The team claims that such alterations might have serious implications and should be taken into account when selecting this type of approach for disease modeling.
The study, “Loss of hierarchical imprinting regulation at the Prader-Willi/Angelman syndrome locus in human iPSCs,” was published in Human Molecular Genetics.
Genomic imprinting is the process by which one copy of a gene, either the maternal or paternal copy, is silenced by a chemical DNA modification called methylation.
In mammals, these imprinted genes typically cluster in specific regions of chromosomes, such as the human chromosome 15 (chr15q11-q13), that contains a set of imprinted genes associated with two
neurodevelopmental disorders: Angelman syndrome (AS, caused by a loss of function of maternal genes); and Prader-Willi syndrome (PWS, caused by a loss of function of paternal genes).
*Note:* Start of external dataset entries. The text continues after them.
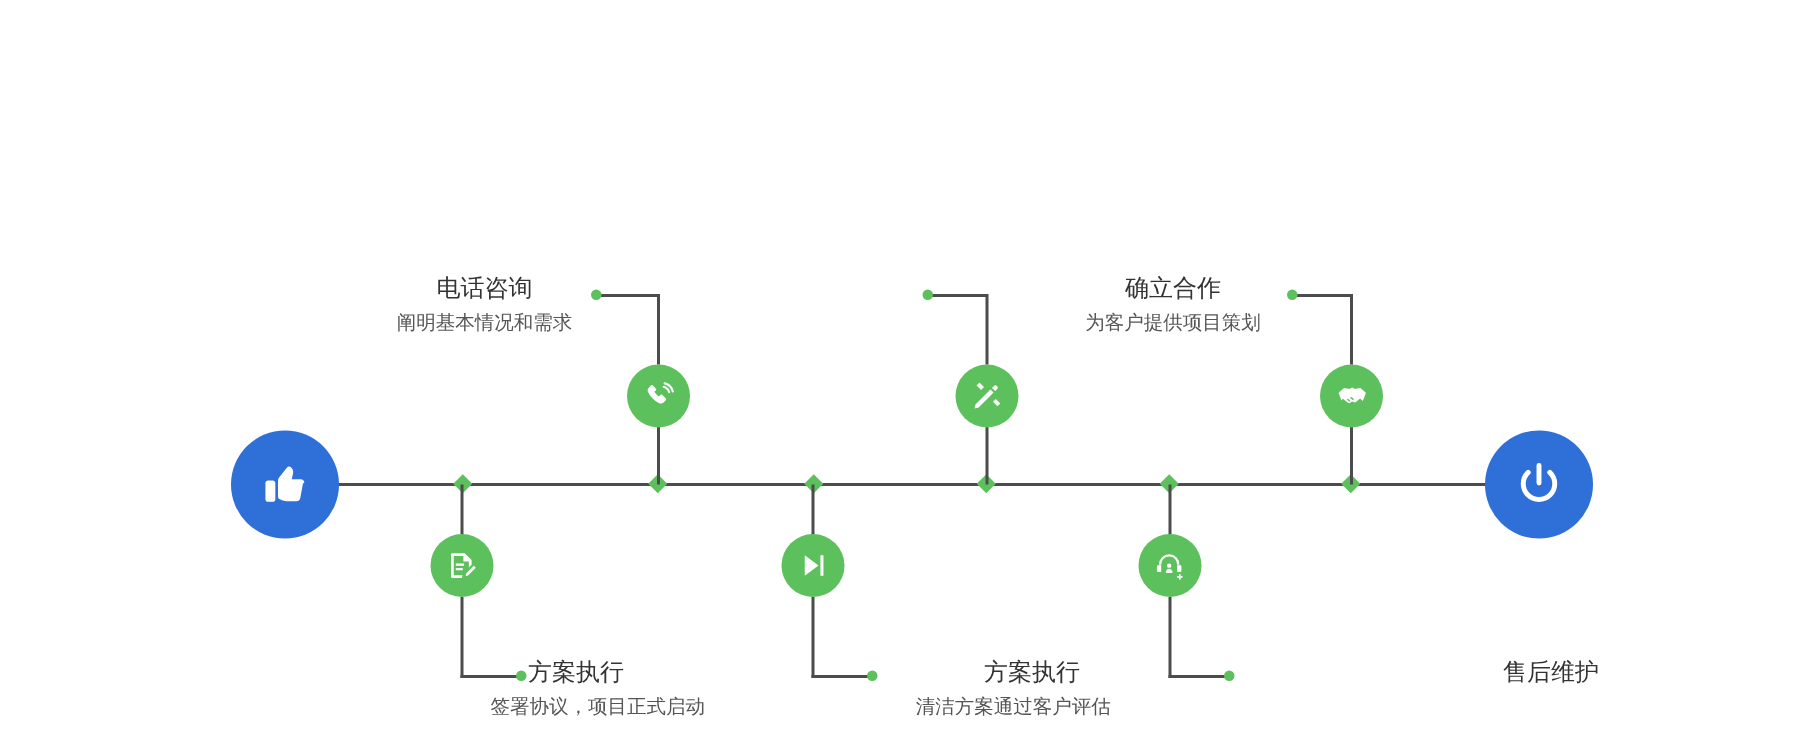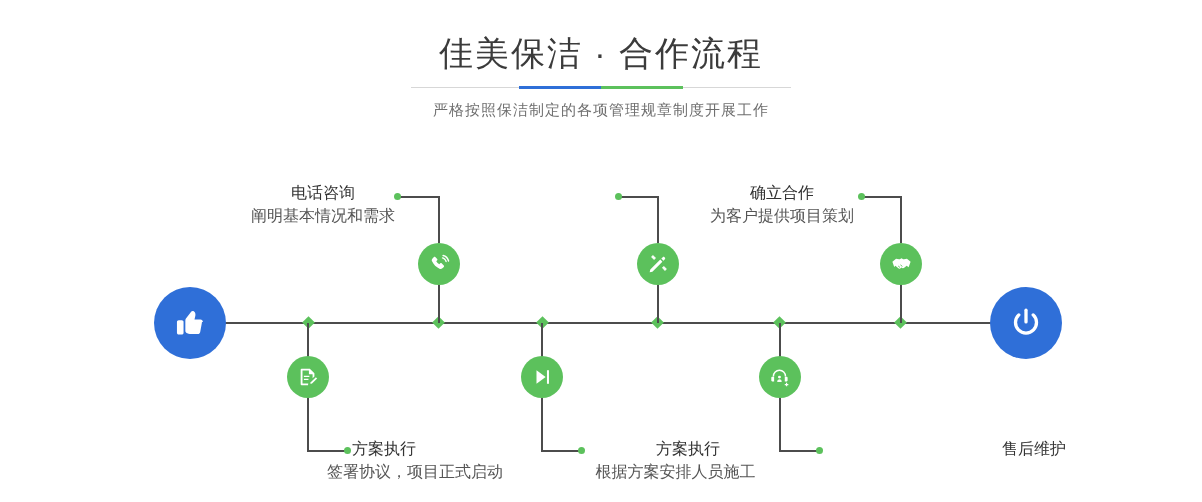--- a/index.html
+++ b/index.html
@@ -176,15 +176,6 @@
 
 <div class="page">
 
-  <div class="header">
-    <div class="title">佳美保洁 · 合作流程</div>
-    <div class="rule-wrap">
-      <div class="rule-line"></div>
-      <div class="rule-accent-blue"></div>
-      <div class="rule-accent-green"></div>
-    </div>
-    <div class="subtitle">严格按照保洁制定的各项管理规章制度开展工作</div>
-  </div>
 
   <div class="timeline">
Regulation of imprinted genes usually is mediated by imprinting centers (ICs), which are special DNA regulatory regions located next to the genes under their control. In the case of the human chr15q11-q13 there are two different ICs: the AS-IC, that activates maternal imprinted genes; and the PWS-IC, that activates paternal imprinted genes.
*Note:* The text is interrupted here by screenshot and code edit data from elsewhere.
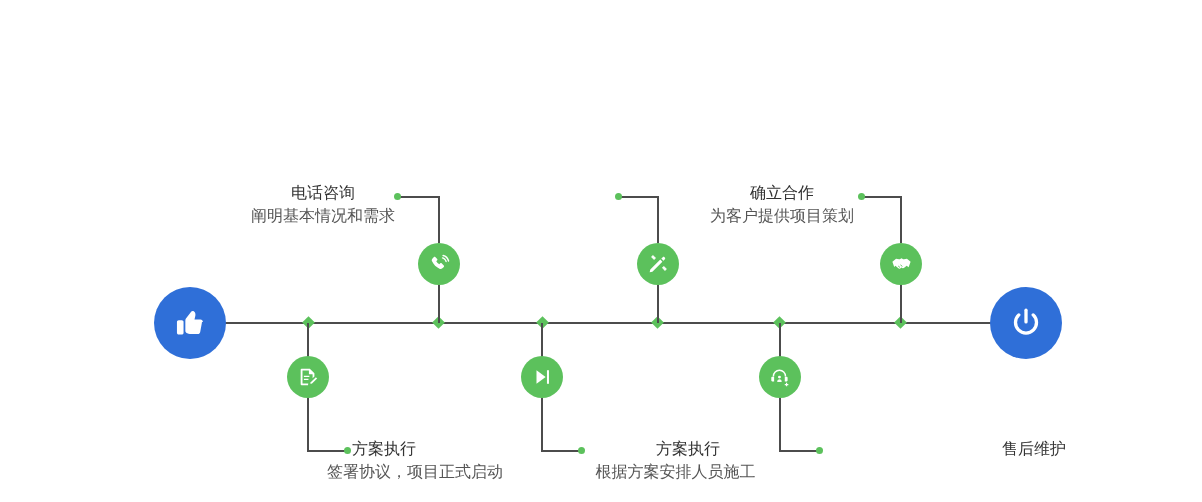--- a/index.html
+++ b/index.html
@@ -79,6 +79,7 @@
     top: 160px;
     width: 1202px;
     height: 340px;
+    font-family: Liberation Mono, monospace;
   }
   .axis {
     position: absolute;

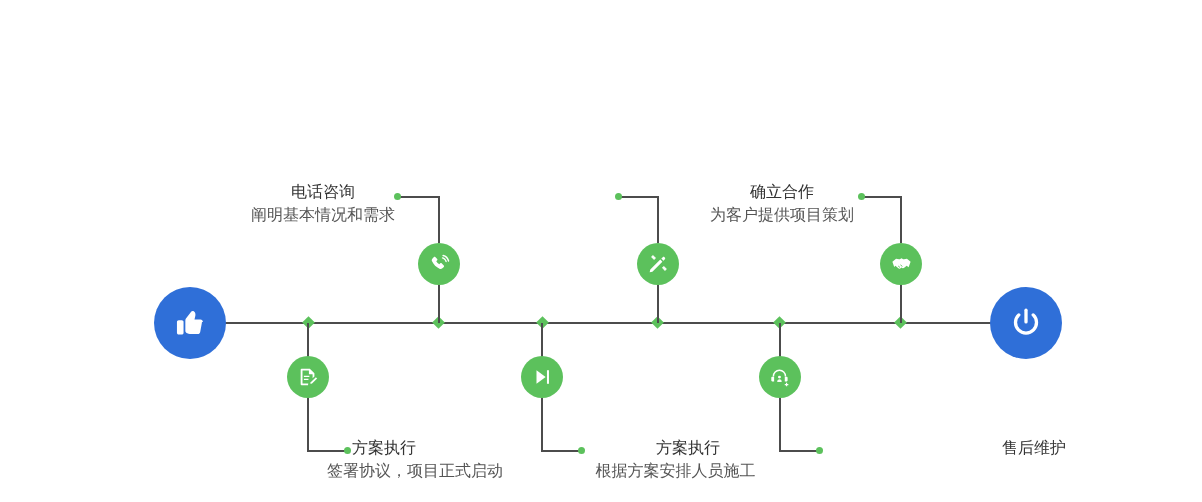--- a/index.html
+++ b/index.html
@@ -163,7 +163,7 @@
     white-space: nowrap;
   }
   .label-desc {
-    font-size: 16px;
+    font-size: 13px;
     color: #555;
     line-height: 20px;
     white-space: nowrap;

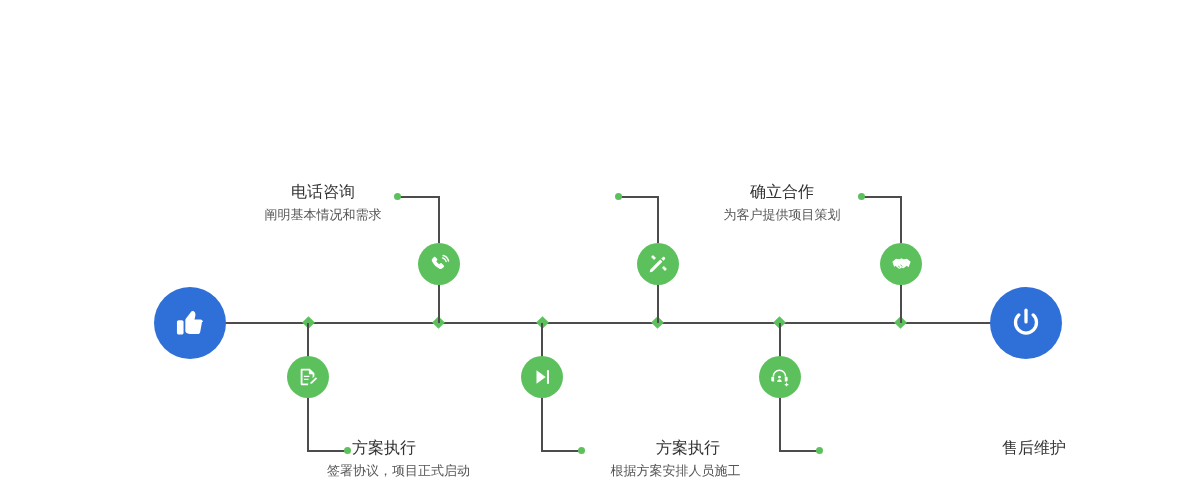--- a/index.html
+++ b/index.html
@@ -272,7 +272,7 @@
     <div class="dot" style="left:578px; top:287px;"></div>
     <div class="label-block" style="left:588px; top:278px; width:200px; text-align:center;">
       <div class="label-title">方案执行</div>
-      <div class="label-desc" style="margin-left:-25px;">根据方案安排人员施工</div>
+      <div class="label-desc" style="margin-left:-25px;">清洁方案通过客户评估</div>
     </div>
 
     <div class="stem" style="left:900px; top:115px; height:48px;"></div>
In recent years, scientists have been trying to develop an in vitro model system to study these imprinted disorders in the laboratory. Induced pluripotent stem cells (iPSCs) are extremely useful to use as a disease model in a culture dish. iPSCs are reprogrammed patient-derived cells that can give rise to almost any cell type in the body.
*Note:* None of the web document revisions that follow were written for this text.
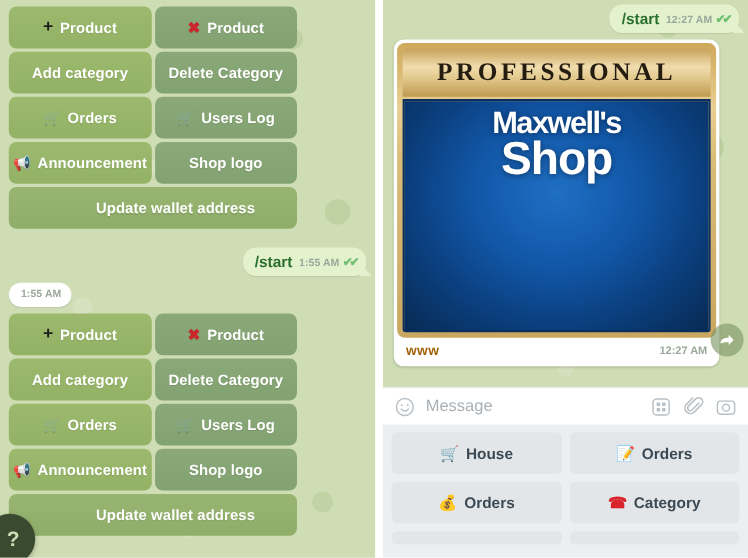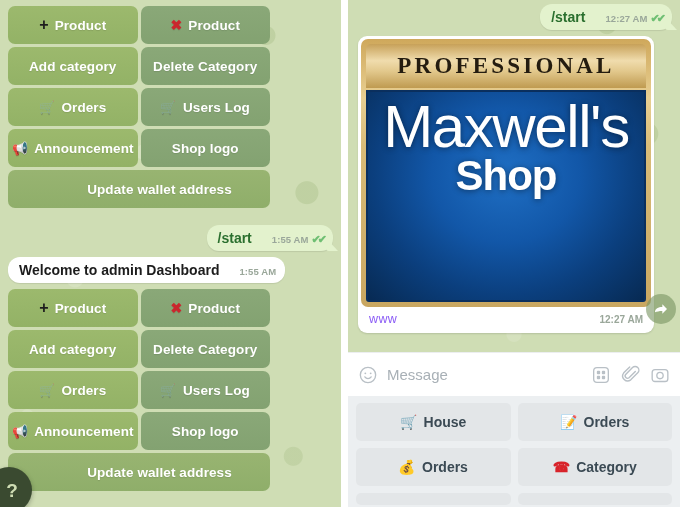--- a/index.html
+++ b/index.html
@@ -56,7 +56,7 @@
   .bubble-row{display:flex;padding:0 8px;box-sizing:border-box;width:341px;}
   .bubble-row.out{justify-content:flex-end;}
   .bubble{
-    display:inline-flex;align-items:flex-end;gap:20px;
+    display:inline-flex;align-items:flex-end;gap:6px;
     padding:5px 9px 5px 11px;border-radius:12px;
     font-size:14px;font-weight:700;position:relative;
     max-width:300px;

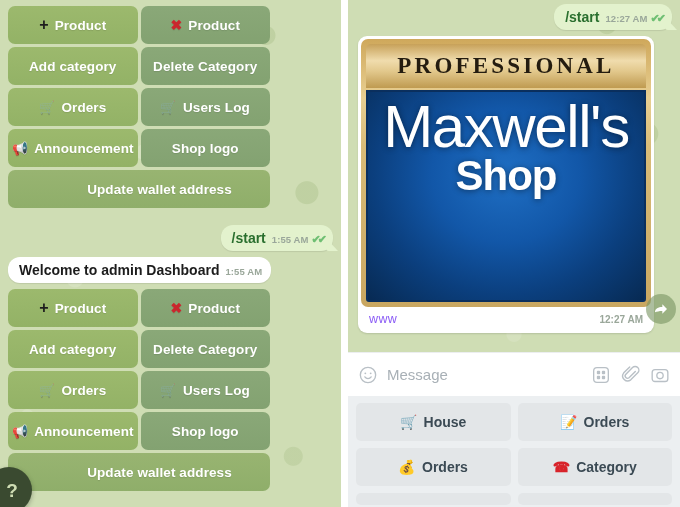--- a/index.html
+++ b/index.html
@@ -121,7 +121,7 @@
     display:flex;flex-direction:column;align-items:center;justify-content:flex-start;
     padding-top:6px;position:relative;
   }
-  .brand1{font-size:60px;font-weight:400;color:#fff;line-height:.98;letter-spacing:-1.4px;
+  .brand1{font-size:28px;font-weight:700;color:#fff;line-height:.98;letter-spacing:-1.4px;
     text-shadow:0 1px 6px rgba(0,0,0,.45);}
   .brand2{font-size:42px;font-weight:700;color:#fff;line-height:1;letter-spacing:-1px;
     text-shadow:0 1px 6px rgba(0,0,0,.45);margin-top:-2px;}

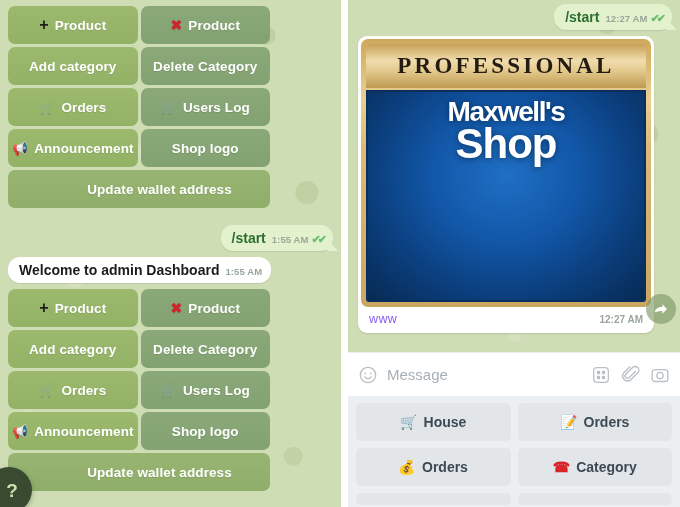--- a/index.html
+++ b/index.html
@@ -224,7 +224,6 @@
       <div style="height:6px"></div>
       <div class="bubble-row">
         <div class="bubble in">
-          <span class="txt">Welcome to admin Dashboard</span>
           <span class="meta">
             <span>1:55 AM</span>
           </span>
Cell reprogramming can be compared to erasing and reformatting a computer hard-drive. It erases the genetic “memory” of that cell, making it go back to a naive state. It then has the potential to become a completely different cell type.
However, in the case of imprinted diseases, the use of iPSCs to model these disorders might not be straightforward, since many iPSCs carry several imprinting defects that could potentially introduce confusion and bias in the system.
In this study, investigators reprogrammed skin cells from an Angelman patient and an age-matched healthy control subject and generated several iPSCs lines to evaluate their imprinting stability across the PWS/AS domain.
To this end, they focused on three different DNA regulatory regions that are normally methylated (silenced) on the maternal allele: the PWS imprinting center (PWS-IC), and the NDN and MKRN3 genes that are under the control of the PWS-IC.
While PWS-IC retained its normal methylation pattern in most iPSCs lines tested, one of five control iPSC lines showed loss of maternal methylation in multiple imprinted genes from the PWS/AS domain.
Unlike NDN, MKRN3 was abnormally hypermethylated (over-silenced) in all control and Angelman iPSCs lines, regardless of the PWS-IC methylation status, suggesting that these iPSCs lose the hierarchical control of imprinted genes at the PWS/AS domain.
“These results highlight, for the first time, a change in the hierarchy of imprinting regulation within imprinted domains in iPSCs,” the authors wrote.
The findings were confirmed using different reprograming techniques to generate iPSCs.
Altogether, these findings indicate that hierarchical imprinting does not occur in iPSCs, which may explain to some degree the prevalence of imprinting defects in these reprogrammed stem cells. Authors also highlighted such alterations should be taken into account when using iPSCs in disease modeling.